In present-day London, aspiring historian Caroline Parcewell spends her tenth wedding anniversary alone, reeling from the discovery of her husband’s infidelity. When she finds an old apothecary vial near the river Thames, she can’t resist investigating, only to realize she’s found a link to the unsolved “apothecary murders” that haunted London over two centuries ago. As she deepens her search, Caroline’s life collides with Nella’s and Eliza’s in a stunning twist of fate—and not everyone will survive.
What I thought
Sarah Penner’s debut novel, The Lost Apothecary, is an intriguing window and a brief look at a moment in time as seen through the eyes of three women. Set both in the late 18th century (1791) and the present day, the story shifts from Nella, a once reputable apothecary whose backstory is one of tragedy and heartbreak. To a chance meeting with the young 12 year-old lady’s maid, Eliza Fanning, through to the present day. Where, our third POV is that of Caroline, a young American woman who should be, by all rights, celebrating her tenth wedding anniversary with her husband, in London.
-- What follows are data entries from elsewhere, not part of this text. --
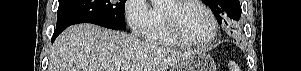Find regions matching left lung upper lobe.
<instances>
[{
	"instance_id": "1",
	"label": "left lung upper lobe",
	"mask_w": 301,
	"mask_h": 71,
	"mask_svg": "<svg viewBox=\"0 0 301 71\" xmlns=\"http://www.w3.org/2000/svg\"><path fill=\"white\" fill-rule=\"evenodd\" d=\"M214 11L218 22L221 24L224 17L238 21L241 16L239 0H204Z\"/></svg>"
}]
</instances>
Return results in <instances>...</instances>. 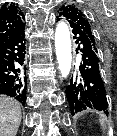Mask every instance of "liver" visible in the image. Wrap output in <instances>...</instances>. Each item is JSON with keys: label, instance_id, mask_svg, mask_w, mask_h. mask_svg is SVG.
<instances>
[{"label": "liver", "instance_id": "1", "mask_svg": "<svg viewBox=\"0 0 117 136\" xmlns=\"http://www.w3.org/2000/svg\"><path fill=\"white\" fill-rule=\"evenodd\" d=\"M20 123V103L12 98L0 97V136H16Z\"/></svg>", "mask_w": 117, "mask_h": 136}]
</instances>
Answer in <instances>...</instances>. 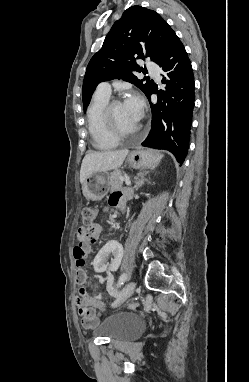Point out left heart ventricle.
I'll list each match as a JSON object with an SVG mask.
<instances>
[{
  "instance_id": "1",
  "label": "left heart ventricle",
  "mask_w": 249,
  "mask_h": 382,
  "mask_svg": "<svg viewBox=\"0 0 249 382\" xmlns=\"http://www.w3.org/2000/svg\"><path fill=\"white\" fill-rule=\"evenodd\" d=\"M113 118L116 126L123 132H132L139 125V121L134 118L131 112L125 107L124 103L114 107Z\"/></svg>"
}]
</instances>
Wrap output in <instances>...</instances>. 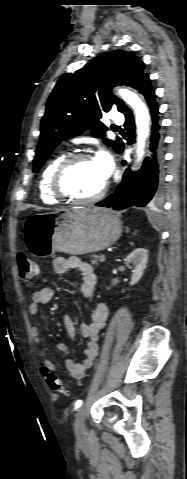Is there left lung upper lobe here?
Returning <instances> with one entry per match:
<instances>
[{
  "label": "left lung upper lobe",
  "instance_id": "obj_1",
  "mask_svg": "<svg viewBox=\"0 0 187 479\" xmlns=\"http://www.w3.org/2000/svg\"><path fill=\"white\" fill-rule=\"evenodd\" d=\"M144 69L145 64L133 52L115 50L96 57L75 73L62 76L47 101L33 172L39 170L64 139L88 129L104 138L107 127L99 120L102 112L113 106L122 113L127 109L111 89L122 84L139 89L148 77ZM103 141L116 152L122 144L120 139Z\"/></svg>",
  "mask_w": 187,
  "mask_h": 479
}]
</instances>
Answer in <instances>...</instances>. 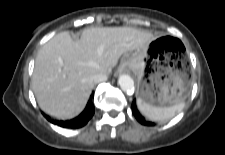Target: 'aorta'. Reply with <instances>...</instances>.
Here are the masks:
<instances>
[{"label":"aorta","mask_w":225,"mask_h":155,"mask_svg":"<svg viewBox=\"0 0 225 155\" xmlns=\"http://www.w3.org/2000/svg\"><path fill=\"white\" fill-rule=\"evenodd\" d=\"M118 84L122 91L130 93L134 91V80L129 75H121Z\"/></svg>","instance_id":"1"}]
</instances>
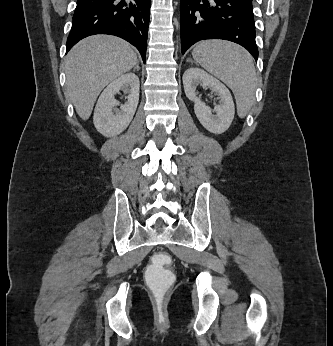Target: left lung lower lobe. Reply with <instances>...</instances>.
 Masks as SVG:
<instances>
[{
    "label": "left lung lower lobe",
    "instance_id": "left-lung-lower-lobe-1",
    "mask_svg": "<svg viewBox=\"0 0 333 346\" xmlns=\"http://www.w3.org/2000/svg\"><path fill=\"white\" fill-rule=\"evenodd\" d=\"M180 28L182 54L200 40L223 39L240 44L258 59L248 0H181Z\"/></svg>",
    "mask_w": 333,
    "mask_h": 346
}]
</instances>
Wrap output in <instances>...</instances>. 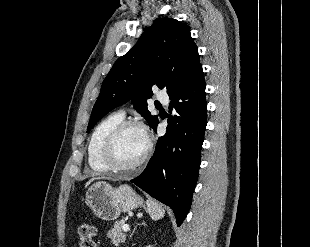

The story shifts back and forth between events unfolding in the past when Eliza steps into Nella’s secret apothecary, and sets in motion a chain of events that while, at the time seem devastating, are in the end maybe somewhat fortuitous for both Nella and Eliza. Altering the course of both their lives.
What we get is a snapshot of life in the dark recesses of low-class London, and what’s brought Nella to the place she finds herself in when she first gets to meet Eliza, a blissfully naive but clever young girl swept up in her mistresses machinations and an act of revenge.
Woven into their story comes Caroline, fleeing her husband’s infidelity, and landing in London without so much as clue with what to do with herself, trying to work through her grief and shock. And, after an odd encounter mudlarking down on the Thames, Caroline finds herself given a distraction through unravelling a seemingly simple and benign mystery, when she finds a small blue-tinted glass vial with an unusual etching of a crude bear on it. What is the vial, and who did it belong too?
And so we’re slowly sucked into first one mystery, as Caroline tries to find out more about not only the vial but, in doing so, herself. All the while we’re privy to unfolding events taking place as Nella helps young Eliza deliver poisoned eggs to Eliza’s mistress, Mrs. Amwell, with the intent of poisoning her unfaithful husband.
What Penner sets up here is a compelling and page-turning series of events that made for compulsive reading. I couldn’t put the book down, I was so caught up in each character’s stories, wanting to know more. Penner delivers a heartbreaking backstory, as we learn more about Nella, her mother’s early death, the betrayal by her lover, the loss of her only child, and how she ends up dispensing poison to women and only women with two rules in play.
Rule #1: The poison must never be used to harm another woman.
Rule #2: The names of the murderer and her victim must be recorded in the apothecary’s register.
This is a short, fast read with plenty of depth to all the main characters, easy to read flowing prose that will suck you straight in, and a wealth of detail that is both horrifying as it is morbidly fascinating. All the while you are rooting for each woman but feeling the sense of impending doom, so that, by the end, you realise Penner has let us off the hook with an ending that is, in my humble opinion, perfect.
There’s just enough mystery, just enough of a twist without losing sight of the fact that the heart of this story is the plight of these women we’re reading about. And while history might forget about them, by the end of The Lost Apothecary, you and I will remember them for a long time to come.
Highly recommended for those that love a good mystery with a historical setting, a perfect twist, and heartfelt characters you can care about.